How Bitcoins are Created
The ledger file that contains all of the Bitcoin transactions is called ‘blockchain’. Every Bitcoin code in the blockchain is a file that is very small. The code has three parts to it: the first part is the address that identifies it of about 34 characters in length; the second part is the history of who has bought or sold the Bitcoin; the third part is the most complicated and is a key that is captured to confirm the specific Bitcoin key transaction. This is a digital signature. The digital signature is unique for every Bitcoin user.
Any Bitcoin transaction is tracked using this digital signature and serves as the final confirmation of the transaction. This signature prevents fraudulent duplicate transactions and forgery of the Bitcoin transactions. It is of interest to note that whereas the Bitcoin system records every single wallet address that it encounters, it does not record the names of the wallet owners. Therefore it provides complete anonymity while providing confirmed transactions.
Whereas the Bitcoins are stored in a person’s individual wallet that is resident on a specific computer of private choice, the transaction history of every Bitcoin used or transacted is stored in a public file stored on the Bitcoin network. This is helpful in preventing users from transacting Bitcoins for dubious purposes. All of the Bitcoin transactions can be viewed at blockchain.info. This is the public ledger that contains all of the Bitcoin transactions that took place since the currency’s inception.

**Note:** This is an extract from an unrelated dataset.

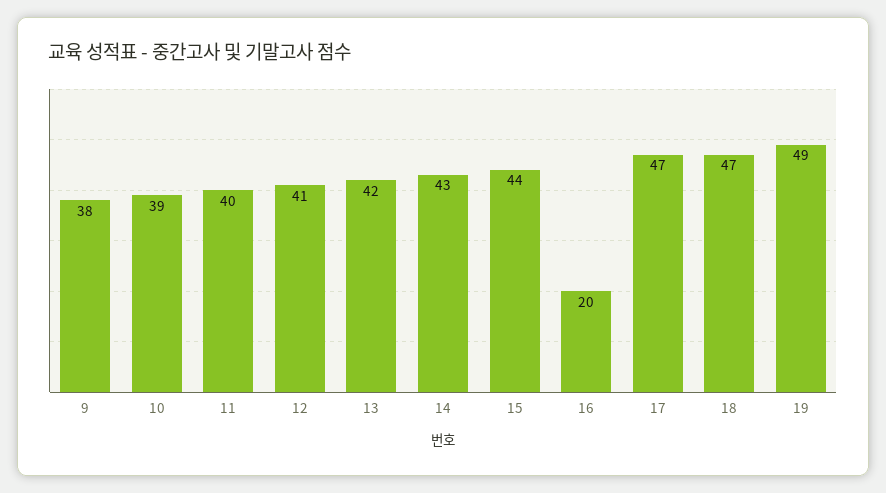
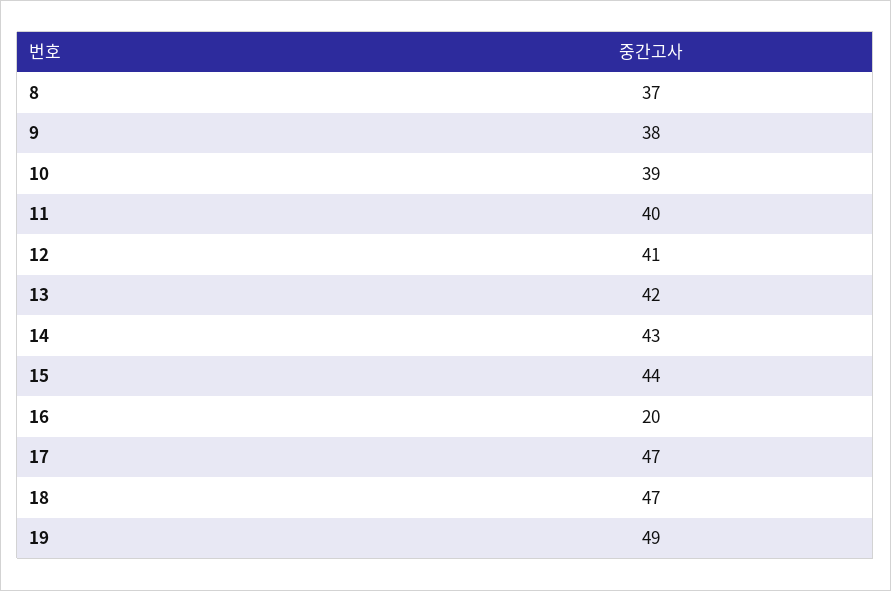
8: none -> 37

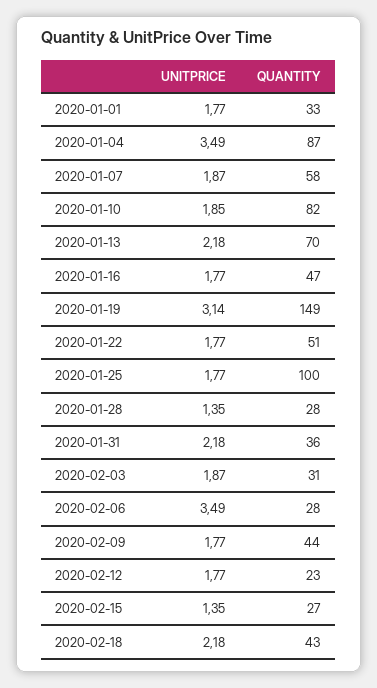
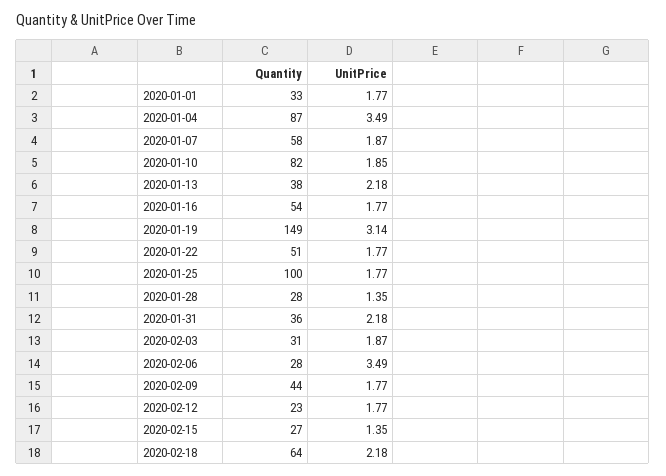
QUANTITY, 2020-01-13: 70 -> 38
QUANTITY, 2020-01-16: 47 -> 54
QUANTITY, 2020-02-18: 43 -> 64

To mine Bitcoins, it means that one has to solve a computationally intensive mathematics problem on your home computer. A computer’s resource may typically calculate the answer in three to four days’ time. In some cases it may take longer. Each problem has a set of solutions each of which is about 64 digits long.
The money obtained by trying to mine Bitcoins using a single computer is very paltry and may run to a few cents. However, a miner can make a substantial amount of money if they run the computations on a network of computers or combine a group of miners to run the computers. The computer intensive hardware to mine Bitcoins is a major deterrent for those that want to mine Bitcoins or others that want to manipulate the system.
A Bitcoin wallet can be stored online in a cloud or on a hard drive. The latter method is preferred by those that own a couple of Bitcoins. The most important file to be stored is the data file associated with an individual’s Bitcoin wallet.
Misuse of Bitcoins
Bitcoins may be spent all over again when there is a time delay in processing the transaction. Mining pool members can dishonestly divide the Bitcoins that are mined. Online exchanges that are unregulated can also cheat people of their money.